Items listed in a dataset
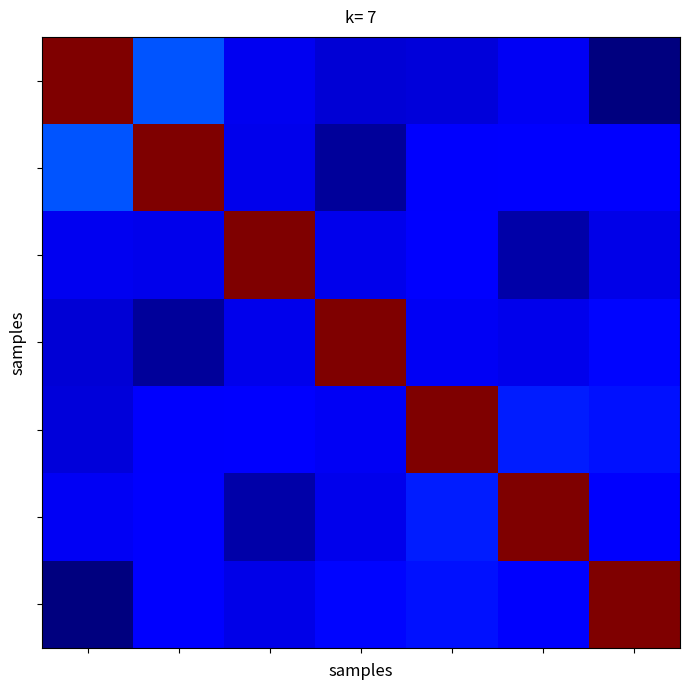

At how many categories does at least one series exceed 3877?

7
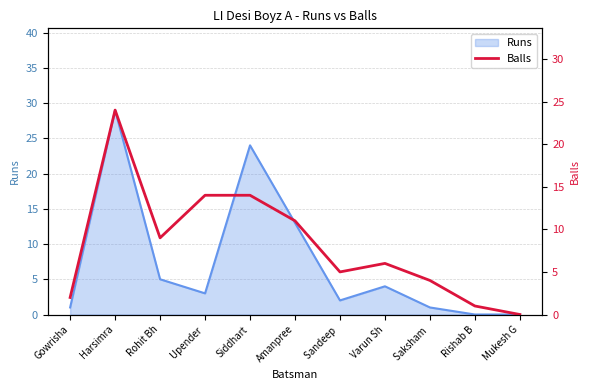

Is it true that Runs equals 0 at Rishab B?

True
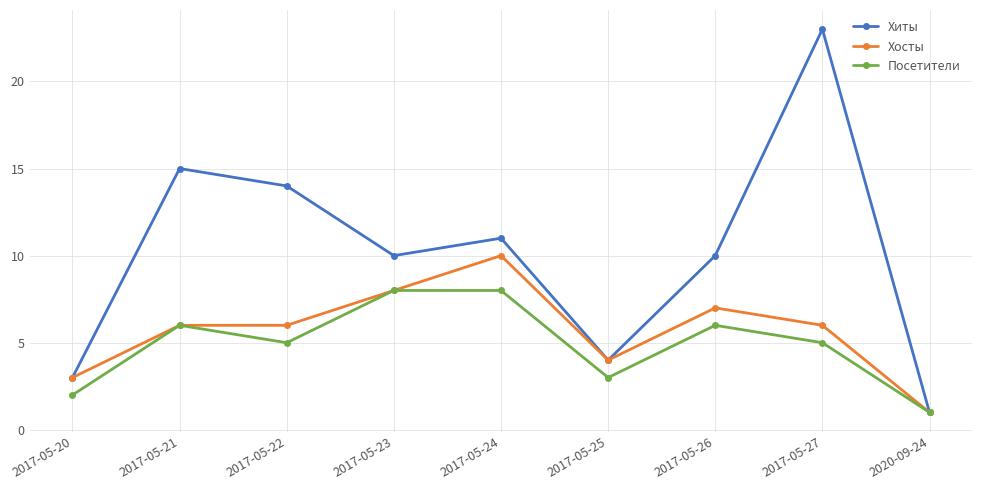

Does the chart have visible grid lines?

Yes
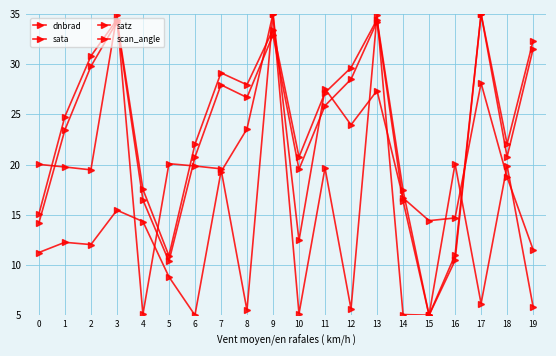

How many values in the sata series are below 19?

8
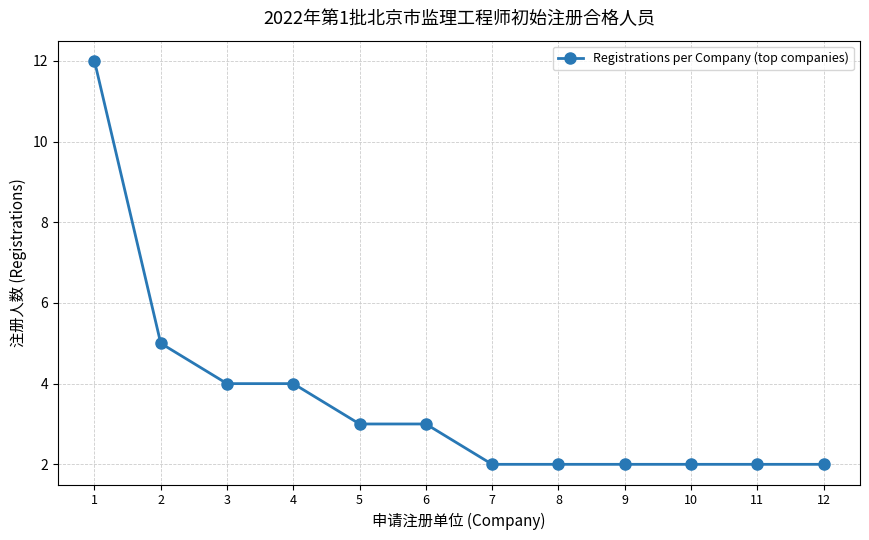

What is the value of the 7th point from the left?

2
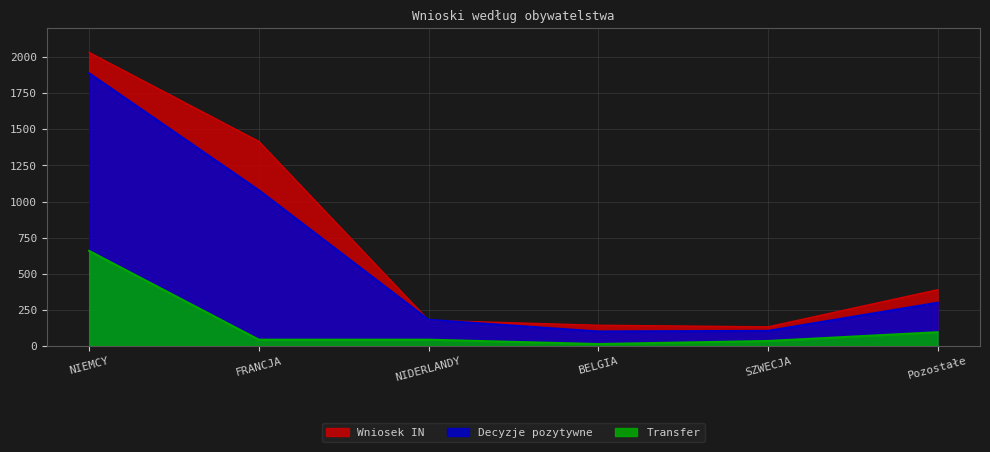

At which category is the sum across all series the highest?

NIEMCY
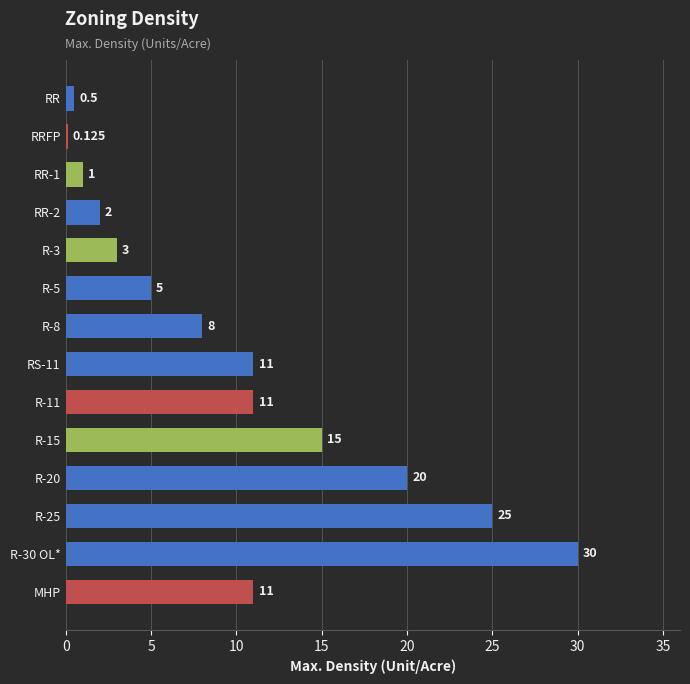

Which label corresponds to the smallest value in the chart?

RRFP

* * *

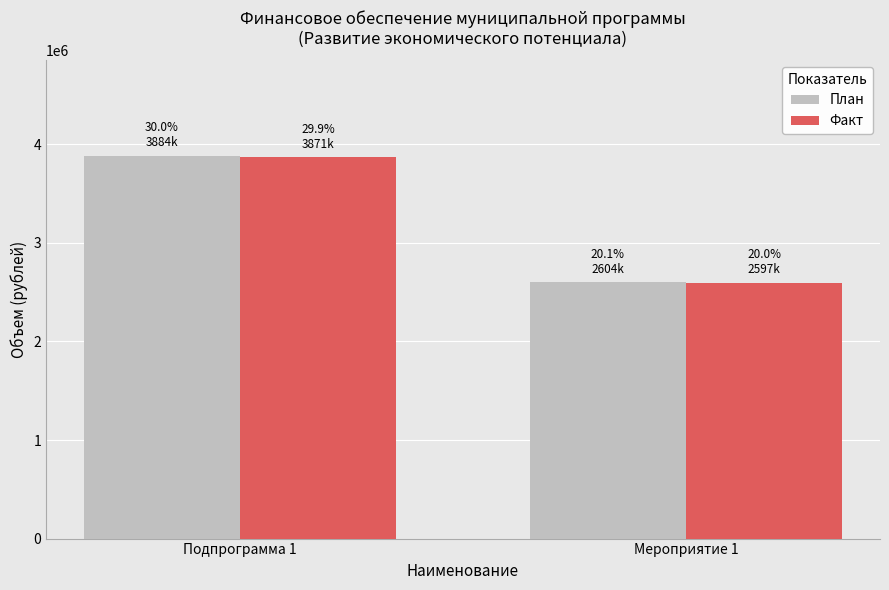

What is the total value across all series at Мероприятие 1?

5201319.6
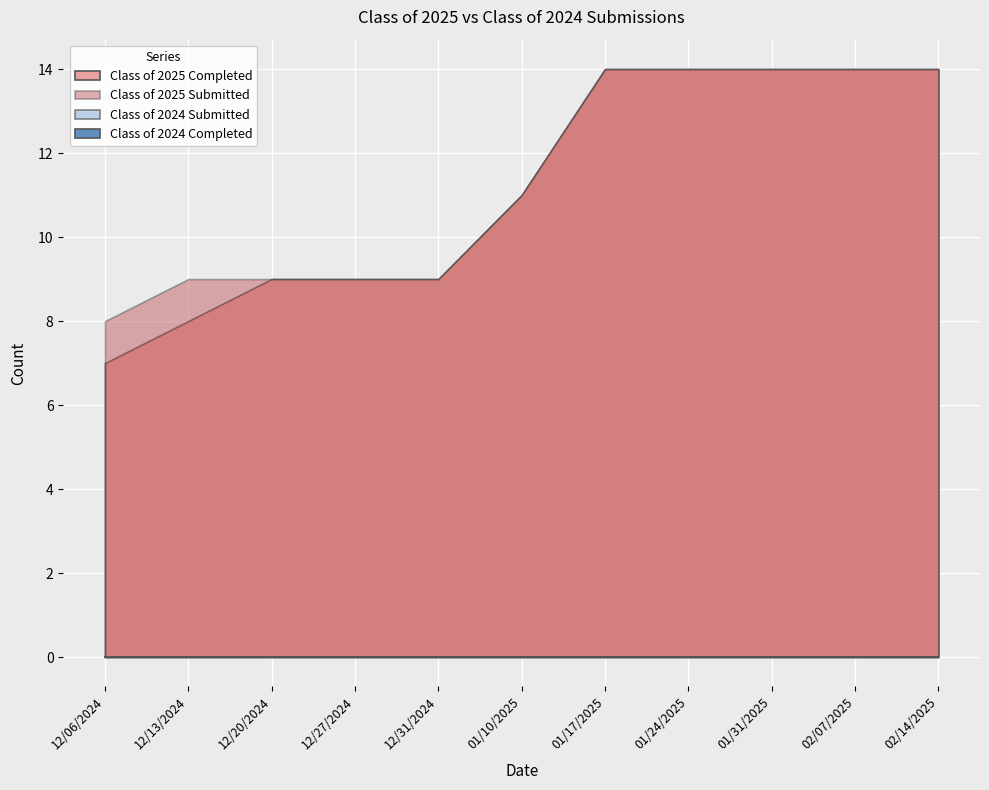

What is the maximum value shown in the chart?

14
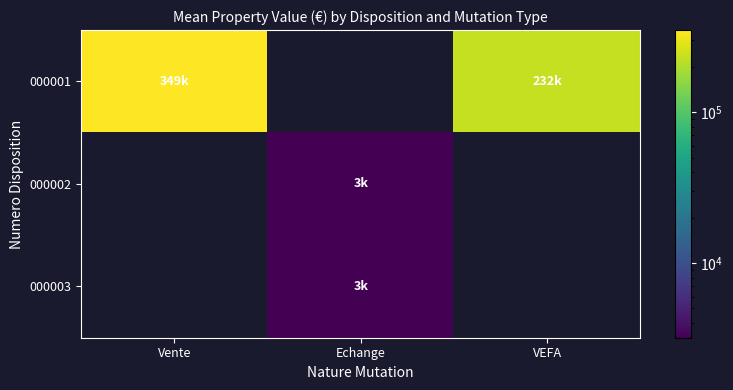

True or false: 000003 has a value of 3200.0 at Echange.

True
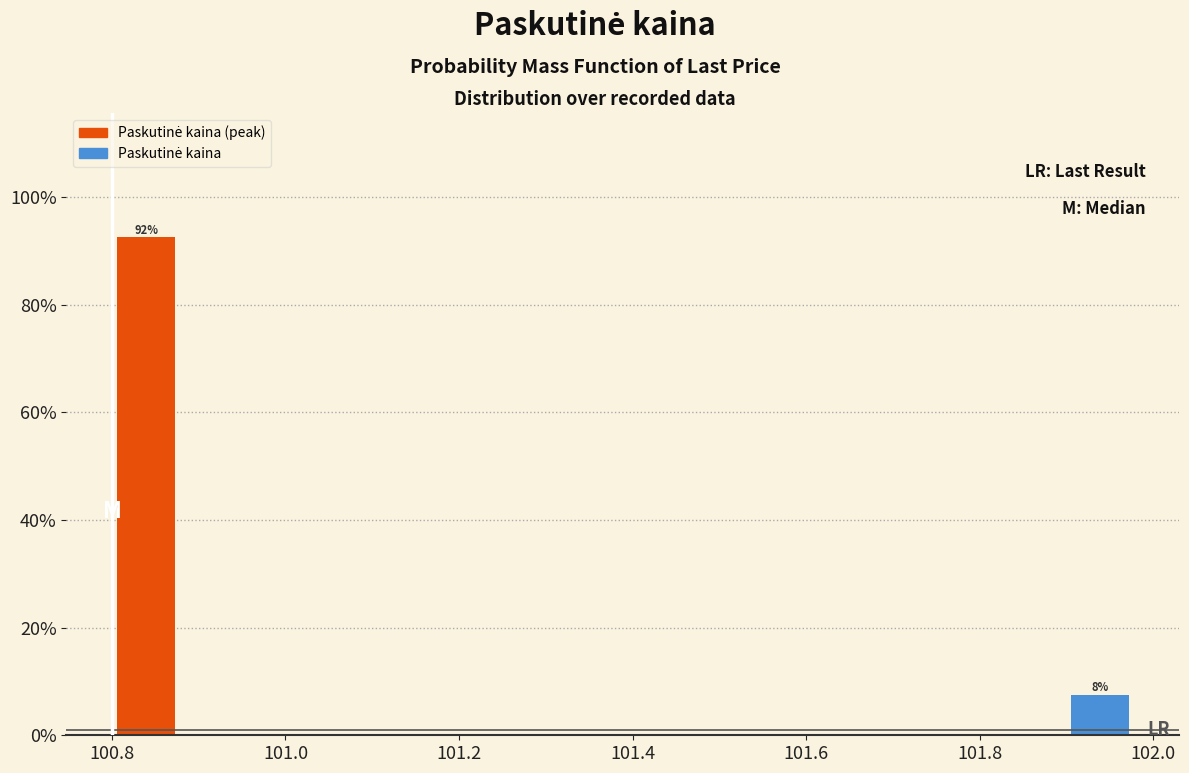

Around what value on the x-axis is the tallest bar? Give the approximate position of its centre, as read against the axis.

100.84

==

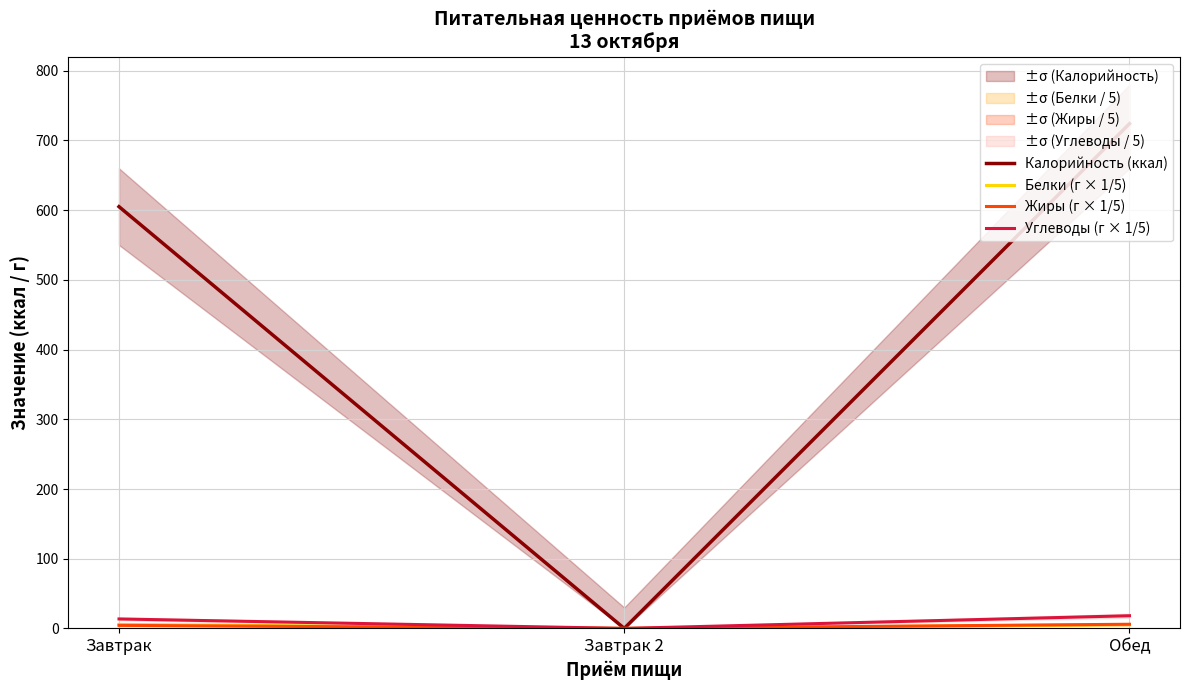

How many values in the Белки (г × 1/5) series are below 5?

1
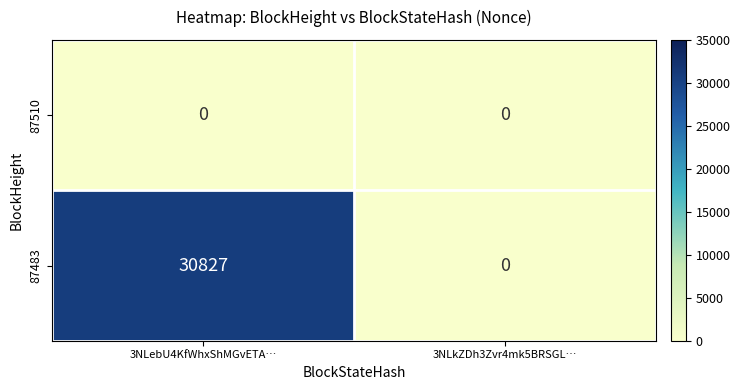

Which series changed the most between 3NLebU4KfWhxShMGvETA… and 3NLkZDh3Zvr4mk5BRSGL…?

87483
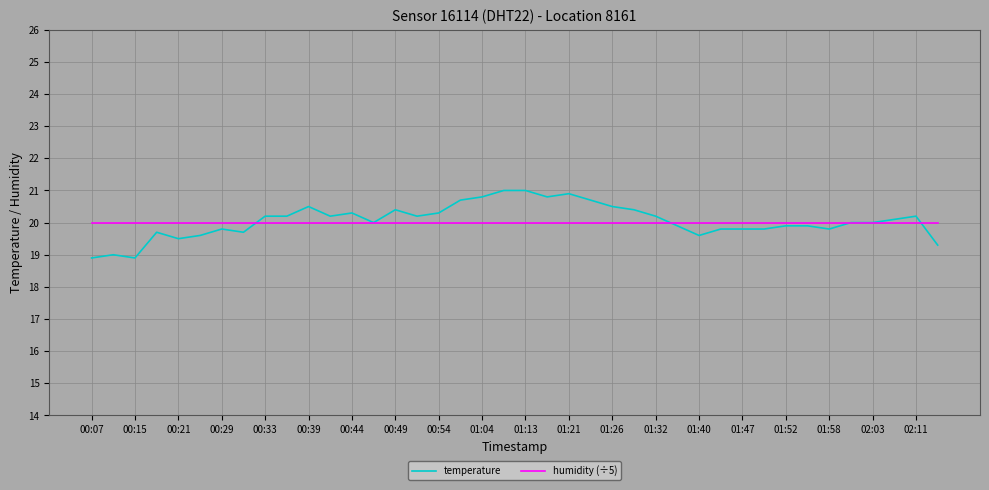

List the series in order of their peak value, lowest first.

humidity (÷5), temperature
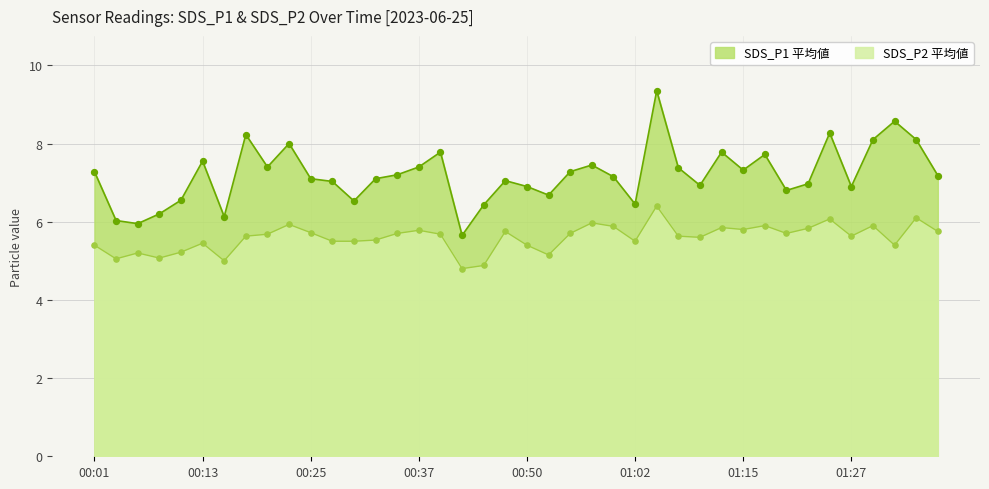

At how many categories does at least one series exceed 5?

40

TASK DESCRIPTION.
Rewrite the records from the line with "How many values in the sata" to the line with "Which label corresponds", changing "category" to "group" and keeping everything else the same. Leave the pictures out of your answer.

SOLUTION TO THE PROBLEM.
How many values in the sata series are below 19?

8

What is the value of the 7th point from the left?

2

At which group is the sum across all series the highest?

NIEMCY

Which label corresponds to the smallest value in the chart?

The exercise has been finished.